Evan Woodbery of MLive passed along comments the two-time American League MVP made in a series of videos posted on his Instagram page.
“If I go to Venezuela they’ll break me, they’ll kill me,” Cabrera said.
He added: “I’m tired of paying protection money so they don’t kidnap my mother.”
Rachelle Krygier of the Washington Post reported on the dire situation Monday, highlighting the impact of food shortages and 700 percent annual inflation. It’s reached a point where residents must save up for daily necessities, noting “a tube of toothpaste costs half a week’s wages.”
In May, Cabrera was among the MLB players who spoke about the problems in Venezuela as part of an online campaign to bring more attention to the issue, per Ted Berg of USA Today.
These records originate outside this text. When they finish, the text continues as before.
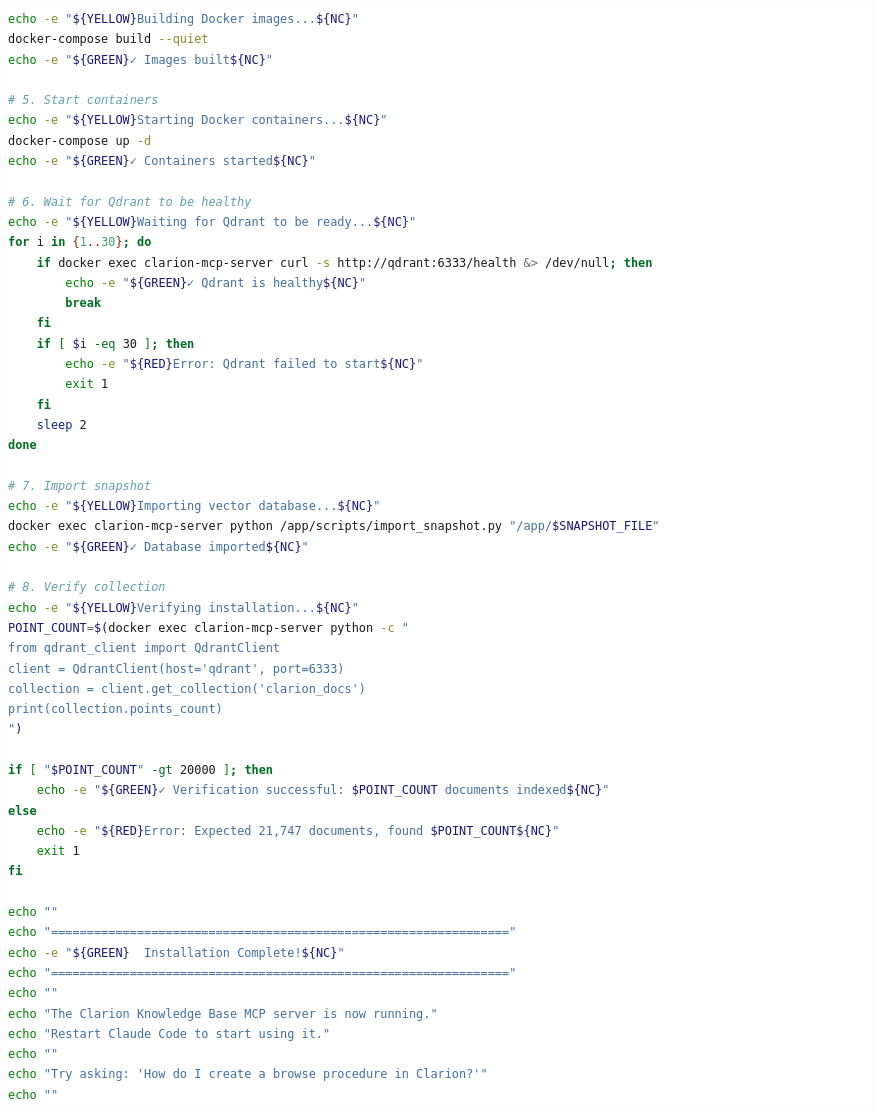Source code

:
 ```bash
echo -e "${YELLOW}Building Docker images...${NC}"
docker-compose build --quiet
echo -e "${GREEN}✓ Images built${NC}"

# 5. Start containers
echo -e "${YELLOW}Starting Docker containers...${NC}"
docker-compose up -d
echo -e "${GREEN}✓ Containers started${NC}"

# 6. Wait for Qdrant to be healthy
echo -e "${YELLOW}Waiting for Qdrant to be ready...${NC}"
for i in {1..30}; do
    if docker exec clarion-mcp-server curl -s http://qdrant:6333/health &> /dev/null; then
        echo -e "${GREEN}✓ Qdrant is healthy${NC}"
        break
    fi
    if [ $i -eq 30 ]; then
        echo -e "${RED}Error: Qdrant failed to start${NC}"
        exit 1
    fi
    sleep 2
done

# 7. Import snapshot
echo -e "${YELLOW}Importing vector database...${NC}"
docker exec clarion-mcp-server python /app/scripts/import_snapshot.py "/app/$SNAPSHOT_FILE"
echo -e "${GREEN}✓ Database imported${NC}"

# 8. Verify collection
echo -e "${YELLOW}Verifying installation...${NC}"
POINT_COUNT=$(docker exec clarion-mcp-server python -c "
from qdrant_client import QdrantClient
client = QdrantClient(host='qdrant', port=6333)
collection = client.get_collection('clarion_docs')
print(collection.points_count)
")

if [ "$POINT_COUNT" -gt 20000 ]; then
    echo -e "${GREEN}✓ Verification successful: $POINT_COUNT documents indexed${NC}"
else
    echo -e "${RED}Error: Expected 21,747 documents, found $POINT_COUNT${NC}"
    exit 1
fi

echo ""
echo "================================================================"
echo -e "${GREEN}  Installation Complete!${NC}"
echo "================================================================"
echo ""
echo "The Clarion Knowledge Base MCP server is now running."
echo "Restart Claude Code to start using it."
echo ""
echo "Try asking: 'How do I create a browse procedure in Clarion?'"
echo ""
```
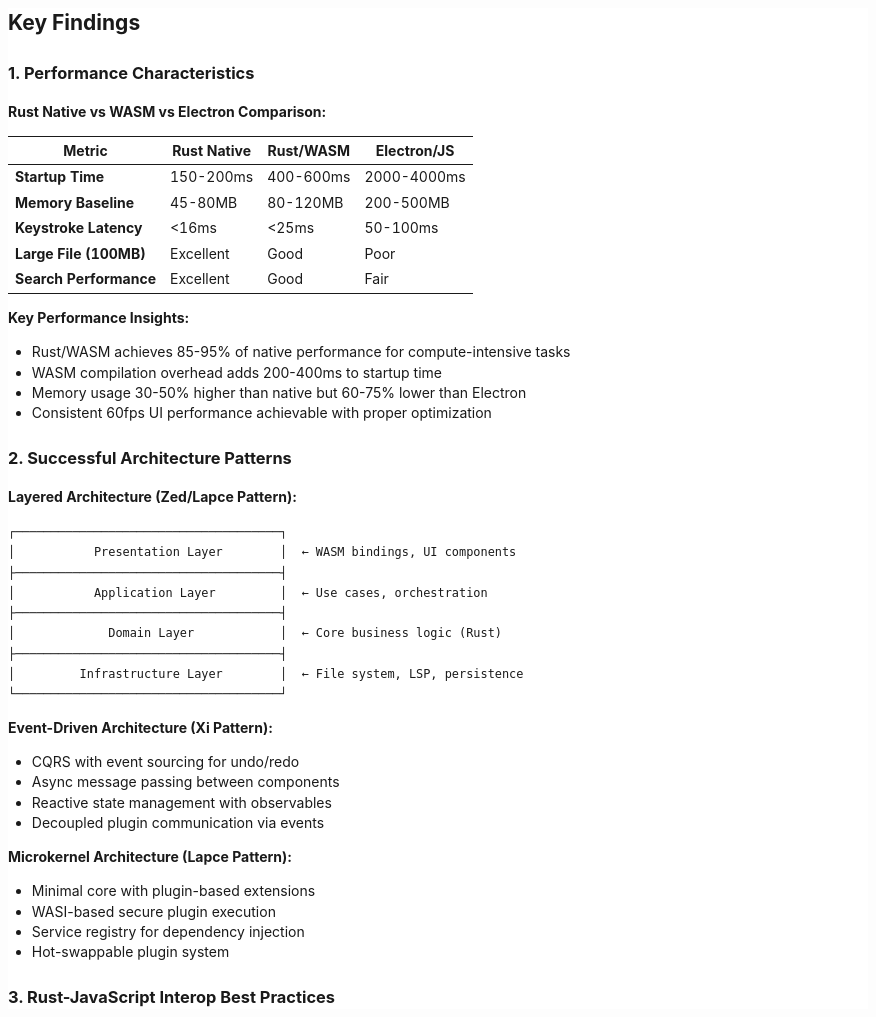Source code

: ## Key Findings

### 1. Performance Characteristics

**Rust Native vs WASM vs Electron Comparison:**

| Metric | Rust Native | Rust/WASM | Electron/JS |
|--------|-------------|-----------|-------------|
| **Startup Time** | 150-200ms | 400-600ms | 2000-4000ms |
| **Memory Baseline** | 45-80MB | 80-120MB | 200-500MB |
| **Keystroke Latency** | <16ms | <25ms | 50-100ms |
| **Large File (100MB)** | Excellent | Good | Poor |
| **Search Performance** | Excellent | Good | Fair |

**Key Performance Insights:**
- Rust/WASM achieves 85-95% of native performance for compute-intensive tasks
- WASM compilation overhead adds 200-400ms to startup time
- Memory usage 30-50% higher than native but 60-75% lower than Electron
- Consistent 60fps UI performance achievable with proper optimization

### 2. Successful Architecture Patterns

**Layered Architecture (Zed/Lapce Pattern):**
```
┌─────────────────────────────────────┐
│           Presentation Layer        │  ← WASM bindings, UI components
├─────────────────────────────────────┤
│           Application Layer         │  ← Use cases, orchestration
├─────────────────────────────────────┤
│             Domain Layer            │  ← Core business logic (Rust)
├─────────────────────────────────────┤
│         Infrastructure Layer        │  ← File system, LSP, persistence
└─────────────────────────────────────┘
```

**Event-Driven Architecture (Xi Pattern):**
- CQRS with event sourcing for undo/redo
- Async message passing between components
- Reactive state management with observables
- Decoupled plugin communication via events

**Microkernel Architecture (Lapce Pattern):**
- Minimal core with plugin-based extensions
- WASI-based secure plugin execution
- Service registry for dependency injection
- Hot-swappable plugin system

### 3. Rust-JavaScript Interop Best Practices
“It’s hard right now,” he said. “We are going through a harsh situation right now in Venezuela. Sending a message right now does not mean anything, because they’re fighting right now. They’re fighting for food. They’re fighting for a better life. They’re fighting for everything, for medicine. Somebody’s got to step up… because people are dying in Venezuela.”
The 34-year-old slugger has continued to represent the South American country at the international level, most recently playing in the 2017 World Baseball Classic. The team won a bronze medal for finishing third in the 2009 edition of the event.
Cabrera, who posted a .357 on-base percentage with 11 home runs for the Tigers before the All-Star break, called for an end to communism in the videos Monday. He added, “to the people of the resistance, you are not alone,” before pleading again for the safety of his family members, per Woodbery.
“Please do not do anything to my family. That’s what I ask,” he said.